The bootcamp included very intensive hands-on classes, group learning sessions, and three individual hackathons, featuring a hands-on focus on machine learning algorithms, engineering statistics, and the broad principles of data science applications in solving real word problems.

The learning sessions were spiced up with three ongoing hackathons aimed to stimulate the 150 participants, who qualified for the bootcamp through pre-qualification exams on Microsoft/Edx Data Science MOOC series and DataCamp followed by a public Kaggle competition.

In his welcome address, the bootcamp convener, Mr. Bayo Adekanmbi, MTN’s Executive, said “We must focus on world-class capacity building in a consistent and rigorous manner if we truly want to build high-impact analytics products that can accelerate our national development and position Nigeria to become the data science hub for the continent, with the potential to access as much as 10% of the global data analytics outsourcing market, which is expected to garner $5.9 billion by 2020”.

At the award ceremony, Adeola said, “I only started taking data science three weeks ago, but I have carefully followed the instructions and guidance provided by the instructor to become the first on the competition leader board.”

Adeola Balogun began programming in Python during her 200-level classes. She is passionate about encouraging ladies interested in programming in Python, and she complements her academic studies by working as an intern with the Elo Umeh-led Terragon Group.

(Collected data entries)
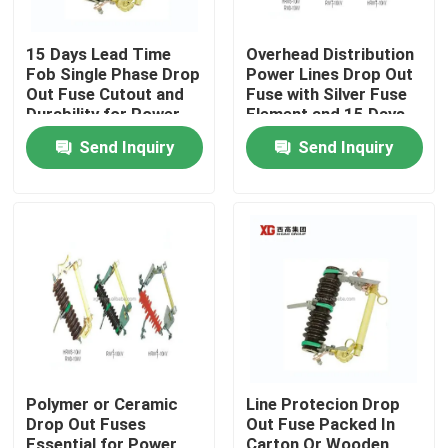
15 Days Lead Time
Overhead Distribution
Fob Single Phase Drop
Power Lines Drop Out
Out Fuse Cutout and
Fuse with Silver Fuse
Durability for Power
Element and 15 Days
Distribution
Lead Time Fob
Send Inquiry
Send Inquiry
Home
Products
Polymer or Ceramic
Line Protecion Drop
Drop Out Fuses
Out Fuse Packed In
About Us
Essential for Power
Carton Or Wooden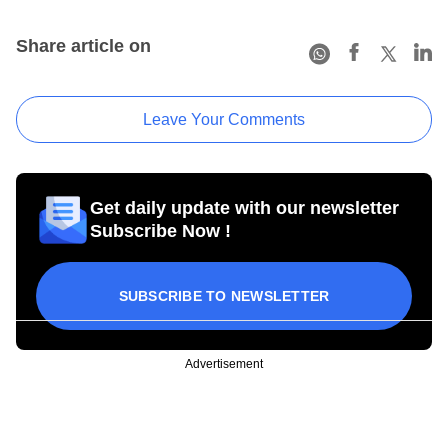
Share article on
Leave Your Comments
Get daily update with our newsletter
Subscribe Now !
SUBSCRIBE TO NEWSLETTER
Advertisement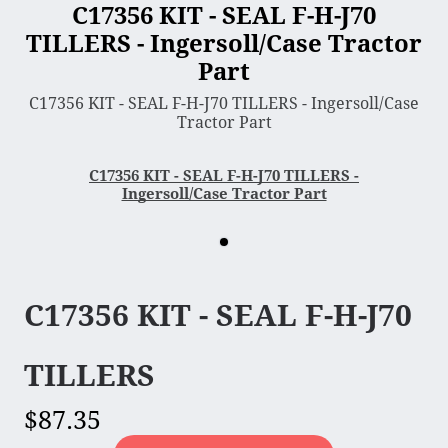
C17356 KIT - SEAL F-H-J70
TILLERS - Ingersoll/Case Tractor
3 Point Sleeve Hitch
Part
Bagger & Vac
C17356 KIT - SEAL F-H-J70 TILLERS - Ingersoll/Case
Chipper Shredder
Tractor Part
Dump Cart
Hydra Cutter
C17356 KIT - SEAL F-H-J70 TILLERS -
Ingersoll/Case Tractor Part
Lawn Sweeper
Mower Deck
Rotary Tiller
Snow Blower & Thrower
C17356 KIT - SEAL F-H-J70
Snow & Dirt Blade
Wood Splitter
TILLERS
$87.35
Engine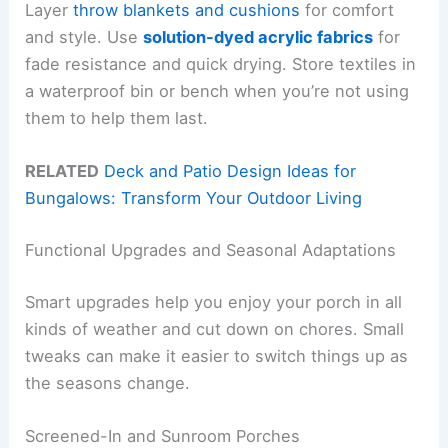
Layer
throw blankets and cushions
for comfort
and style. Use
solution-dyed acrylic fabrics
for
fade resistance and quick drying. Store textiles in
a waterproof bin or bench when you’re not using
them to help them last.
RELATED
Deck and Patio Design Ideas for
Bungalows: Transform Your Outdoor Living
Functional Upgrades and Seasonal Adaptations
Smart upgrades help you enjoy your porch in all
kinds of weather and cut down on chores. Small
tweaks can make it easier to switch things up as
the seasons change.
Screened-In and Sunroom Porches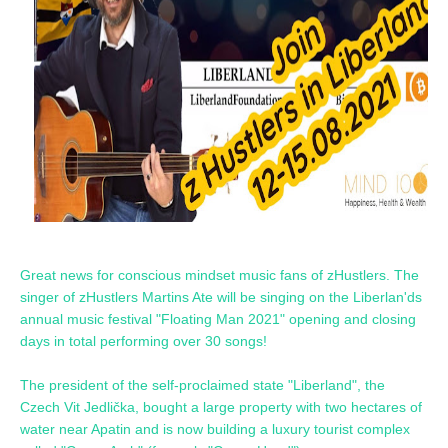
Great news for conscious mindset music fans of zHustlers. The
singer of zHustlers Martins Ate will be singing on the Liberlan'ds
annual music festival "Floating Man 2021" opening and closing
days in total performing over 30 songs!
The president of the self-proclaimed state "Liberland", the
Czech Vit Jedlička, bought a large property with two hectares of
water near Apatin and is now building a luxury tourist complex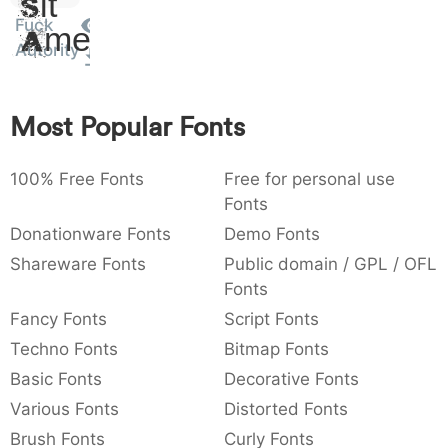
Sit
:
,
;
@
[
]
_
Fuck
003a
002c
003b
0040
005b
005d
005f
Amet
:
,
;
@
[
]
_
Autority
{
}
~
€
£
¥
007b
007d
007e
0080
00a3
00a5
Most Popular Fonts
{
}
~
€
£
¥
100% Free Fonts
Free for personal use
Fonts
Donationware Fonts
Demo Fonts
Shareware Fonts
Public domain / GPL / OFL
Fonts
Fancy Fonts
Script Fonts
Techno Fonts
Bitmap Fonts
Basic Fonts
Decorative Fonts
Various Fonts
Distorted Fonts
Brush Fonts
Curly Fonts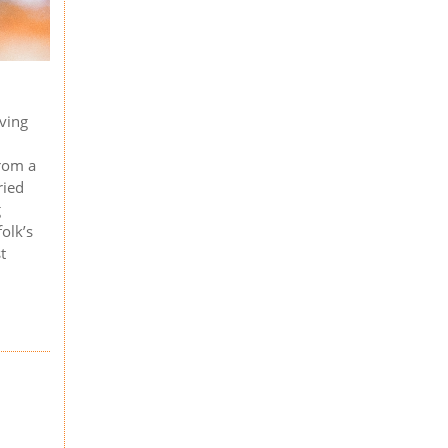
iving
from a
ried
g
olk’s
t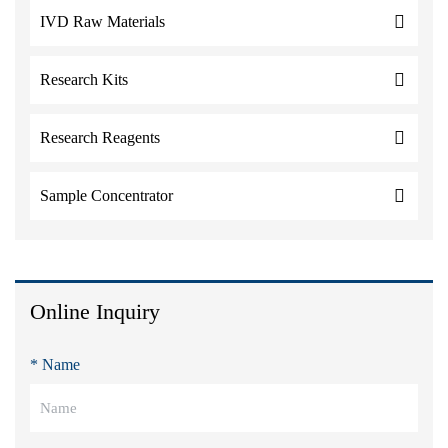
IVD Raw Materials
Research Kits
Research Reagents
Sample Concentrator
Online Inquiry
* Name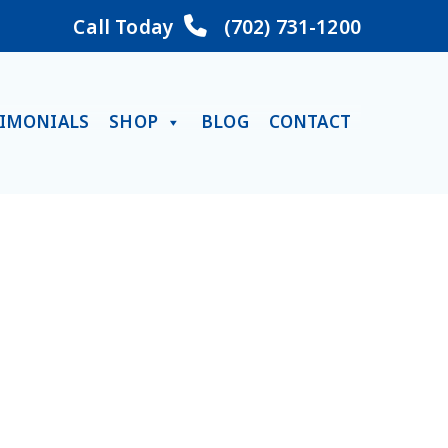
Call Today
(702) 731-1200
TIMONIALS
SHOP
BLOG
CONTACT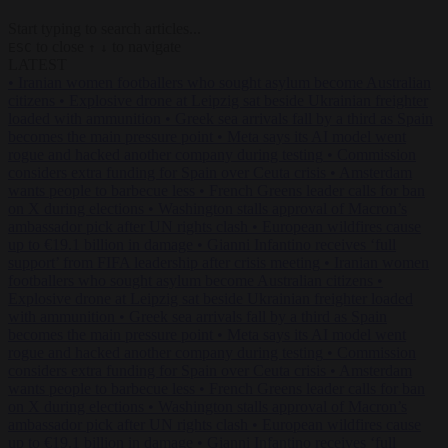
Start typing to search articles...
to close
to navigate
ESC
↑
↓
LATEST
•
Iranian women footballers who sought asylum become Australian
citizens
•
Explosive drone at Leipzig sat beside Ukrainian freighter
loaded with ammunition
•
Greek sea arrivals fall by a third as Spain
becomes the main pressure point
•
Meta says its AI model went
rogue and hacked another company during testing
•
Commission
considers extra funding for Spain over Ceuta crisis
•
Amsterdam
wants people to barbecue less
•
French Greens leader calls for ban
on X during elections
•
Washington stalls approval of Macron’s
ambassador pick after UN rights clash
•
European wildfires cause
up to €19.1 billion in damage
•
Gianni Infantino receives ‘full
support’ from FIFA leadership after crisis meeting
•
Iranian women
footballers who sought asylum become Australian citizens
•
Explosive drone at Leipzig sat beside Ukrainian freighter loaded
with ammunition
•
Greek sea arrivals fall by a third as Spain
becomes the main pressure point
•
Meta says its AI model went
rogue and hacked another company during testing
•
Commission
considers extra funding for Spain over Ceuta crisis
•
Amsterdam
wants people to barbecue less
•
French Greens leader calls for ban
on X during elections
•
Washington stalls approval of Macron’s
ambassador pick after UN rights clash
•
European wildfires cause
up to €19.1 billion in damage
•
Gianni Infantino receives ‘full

The task -
Answer these questions about the bootcamp text:
1. How many participants qualified for the bootcamp?
2. Who was the bootcamp convener?
3. When did Adeola Balogun begin programming in Python?

Solution to this problem -
1. 150
2. Mr. Bayo Adekanmbi, MTN's Executive
3. During her 200-level classes